### Source document
☆ ☆ ☆
Stars and programme-makers look back at the early years of BBC Two in a programme first transmitted in 2004 to commemorate the channel's 40th birthday. After a disastrous power failure on the opening night, long-running series including Playschool and Match of the Day made their debuts and the channel became the first in the UK to broadcast in colour, with groundbreaking programmes including Kenneth Clark's documentary series Civilisation and the adaptation of Robert Graves's I, Claudius. Other series shown on the channel in its first decade include The Likely Lads, The Forsyth Saga, Pot Black, The Goodies and The Old Grey Whistle Test.
Stars and programme-makers come together to look back at landmark series from BBC Two, including the long-running arts series Arena and David Attenborough's natural history masterpiece Life on Earth. The channel became home to hard-hitting and groundbreaking drama including Law & Order, Boys from the Blackstuff, Tinker, Tailor, Soldier, Spy and Empire Road, as well as classic comedies such as Fawlty Towers and Yes, Minister. In the 1980s, documentary strand 40 Minutes was launched, politicians began to be grilled on Newsnight, Janet Street-Porter's 'yoof' slot DEF II went on air and The Late Show brought late-night cultural discussion to the nation's screens
A look back at some of BBC Two's most popular programmes, including Red Dwarf, Top Gear, Later... with Jools Holland, Gardeners' World and Have I Got News For You? In the 1990s, the channel was home to groundbreaking drama series such as Oranges Are Not the Only Fruit, Our Friends in the North and This Life, as well as the Screen Two strand of one-off films. The Death of Yugoslavia was a landmark documentary series chronicling the breakup of the former Yugoslavia, made and shown while the conflicts in the region were far from over. Meanwhile, Video Diaries allowed members of the public to make programmes about themselves. There is also a look at some memorable comedy moments from The Fast Show, The Smell of Reeves and Mortimer and I'm Alan Partridge.
☆ ☆ ☆
### Data entries
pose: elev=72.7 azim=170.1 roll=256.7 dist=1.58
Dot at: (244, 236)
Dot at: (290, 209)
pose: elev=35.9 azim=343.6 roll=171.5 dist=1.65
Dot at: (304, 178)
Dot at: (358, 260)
☆ ☆ ☆
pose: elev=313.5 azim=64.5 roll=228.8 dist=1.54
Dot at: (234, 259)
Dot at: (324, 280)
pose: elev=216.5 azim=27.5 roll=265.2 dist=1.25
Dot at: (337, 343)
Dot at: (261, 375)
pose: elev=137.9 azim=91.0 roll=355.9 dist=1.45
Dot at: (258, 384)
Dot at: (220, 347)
☆ ☆ ☆
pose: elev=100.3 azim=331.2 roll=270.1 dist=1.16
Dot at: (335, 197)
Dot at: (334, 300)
☆ ☆ ☆
### Problem set
- a) List the series named in the sentence of the BBC Two history text that begins "Other series shown on the channel in its first decade".
- b) Carry on the BBC Two history text from its last sentence.

### Answers for the tasks
- a) The Likely Lads, The Forsyth Saga, Pot Black, The Goodies, The Old Grey Whistle Test

- b)
The series celebrating the story of BBC Two concludes with a look at more recent highlights, including comedy classics The Office, The League of Gentlemen, Goodness Gracious Me and Little Britain. As the channel approached its fifth decade on air, Two Fat Ladies and The Naked Chef redefined cookery shows, A History of Britain told the story of the British Isles, My Family and Autism opened viewers' eyes to an issue previously rarely seen on television and Anne Robinson became the quiz show host the country loved to hate in The Weakest Link. In drama, Stephen Poliakoff returned to BBC Two with Shooting the Past, Holocaust Memorial Day was marked with Conspiracy, which examined how Nazi officials decided upon the 'final solution', and there were bold looks at disability in Every Time You Look at Me and Flesh and Blood. Meanwhile, One Man and His Dog was cancelled, causing the channel's controller to face the fury of upset viewers, and Great Britons got the country debating who should be declared the greatest Briton of all time.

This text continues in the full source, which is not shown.